WHAT THE EXERCISE ASKS = Print out all of the data below, keeping it identical to the original.

DATASET RECORDS =
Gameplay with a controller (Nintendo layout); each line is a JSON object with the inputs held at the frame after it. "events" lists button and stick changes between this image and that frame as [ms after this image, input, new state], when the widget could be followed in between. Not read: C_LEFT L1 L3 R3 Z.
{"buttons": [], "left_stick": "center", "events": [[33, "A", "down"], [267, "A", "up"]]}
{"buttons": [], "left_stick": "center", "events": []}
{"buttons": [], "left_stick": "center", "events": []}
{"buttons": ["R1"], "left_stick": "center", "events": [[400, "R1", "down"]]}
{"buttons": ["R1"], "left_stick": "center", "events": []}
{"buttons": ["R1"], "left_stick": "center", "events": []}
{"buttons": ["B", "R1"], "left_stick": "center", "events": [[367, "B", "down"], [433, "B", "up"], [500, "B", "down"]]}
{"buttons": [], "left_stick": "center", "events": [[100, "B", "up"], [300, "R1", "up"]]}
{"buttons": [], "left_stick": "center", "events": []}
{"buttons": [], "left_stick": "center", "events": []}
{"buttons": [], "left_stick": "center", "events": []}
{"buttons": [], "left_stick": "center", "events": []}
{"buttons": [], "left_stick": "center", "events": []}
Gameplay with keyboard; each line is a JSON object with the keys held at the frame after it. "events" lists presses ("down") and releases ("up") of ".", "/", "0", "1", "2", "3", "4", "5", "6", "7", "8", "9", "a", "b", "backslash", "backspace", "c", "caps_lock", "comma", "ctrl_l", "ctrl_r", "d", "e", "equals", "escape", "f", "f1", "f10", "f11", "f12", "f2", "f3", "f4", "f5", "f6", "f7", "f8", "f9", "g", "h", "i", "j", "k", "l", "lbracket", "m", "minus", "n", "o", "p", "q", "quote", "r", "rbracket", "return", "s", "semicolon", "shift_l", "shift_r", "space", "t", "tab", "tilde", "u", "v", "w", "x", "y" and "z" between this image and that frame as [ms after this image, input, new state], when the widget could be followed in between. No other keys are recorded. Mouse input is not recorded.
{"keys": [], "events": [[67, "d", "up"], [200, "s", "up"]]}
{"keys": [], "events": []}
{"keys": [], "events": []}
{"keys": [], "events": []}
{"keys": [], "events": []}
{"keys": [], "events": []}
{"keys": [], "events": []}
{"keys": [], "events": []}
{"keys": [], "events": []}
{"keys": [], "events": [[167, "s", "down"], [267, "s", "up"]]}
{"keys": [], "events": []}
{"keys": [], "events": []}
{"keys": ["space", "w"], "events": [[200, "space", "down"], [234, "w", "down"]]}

SOLUTION TO THIS TASK =
Gameplay with a controller (Nintendo layout); each line is a JSON object with the inputs held at the frame after it. "events" lists button and stick changes between this image and that frame as [ms after this image, input, new state], when the widget could be followed in between. Not read: C_LEFT L1 L3 R3 Z.
{"buttons": [], "left_stick": "center", "events": [[33, "A", "down"], [267, "A", "up"]]}
{"buttons": [], "left_stick": "center", "events": []}
{"buttons": [], "left_stick": "center", "events": []}
{"buttons": ["R1"], "left_stick": "center", "events": [[400, "R1", "down"]]}
{"buttons": ["R1"], "left_stick": "center", "events": []}
{"buttons": ["R1"], "left_stick": "center", "events": []}
{"buttons": ["B", "R1"], "left_stick": "center", "events": [[367, "B", "down"], [433, "B", "up"], [500, "B", "down"]]}
{"buttons": [], "left_stick": "center", "events": [[100, "B", "up"], [300, "R1", "up"]]}
{"buttons": [], "left_stick": "center", "events": []}
{"buttons": [], "left_stick": "center", "events": []}
{"buttons": [], "left_stick": "center", "events": []}
{"buttons": [], "left_stick": "center", "events": []}
{"buttons": [], "left_stick": "center", "events": []}
Gameplay with keyboard; each line is a JSON object with the keys held at the frame after it. "events" lists presses ("down") and releases ("up") of ".", "/", "0", "1", "2", "3", "4", "5", "6", "7", "8", "9", "a", "b", "backslash", "backspace", "c", "caps_lock", "comma", "ctrl_l", "ctrl_r", "d", "e", "equals", "escape", "f", "f1", "f10", "f11", "f12", "f2", "f3", "f4", "f5", "f6", "f7", "f8", "f9", "g", "h", "i", "j", "k", "l", "lbracket", "m", "minus", "n", "o", "p", "q", "quote", "r", "rbracket", "return", "s", "semicolon", "shift_l", "shift_r", "space", "t", "tab", "tilde", "u", "v", "w", "x", "y" and "z" between this image and that frame as [ms after this image, input, new state], when the widget could be followed in between. No other keys are recorded. Mouse input is not recorded.
{"keys": [], "events": [[67, "d", "up"], [200, "s", "up"]]}
{"keys": [], "events": []}
{"keys": [], "events": []}
{"keys": [], "events": []}
{"keys": [], "events": []}
{"keys": [], "events": []}
{"keys": [], "events": []}
{"keys": [], "events": []}
{"keys": [], "events": []}
{"keys": [], "events": [[167, "s", "down"], [267, "s", "up"]]}
{"keys": [], "events": []}
{"keys": [], "events": []}
{"keys": ["space", "w"], "events": [[200, "space", "down"], [234, "w", "down"]]}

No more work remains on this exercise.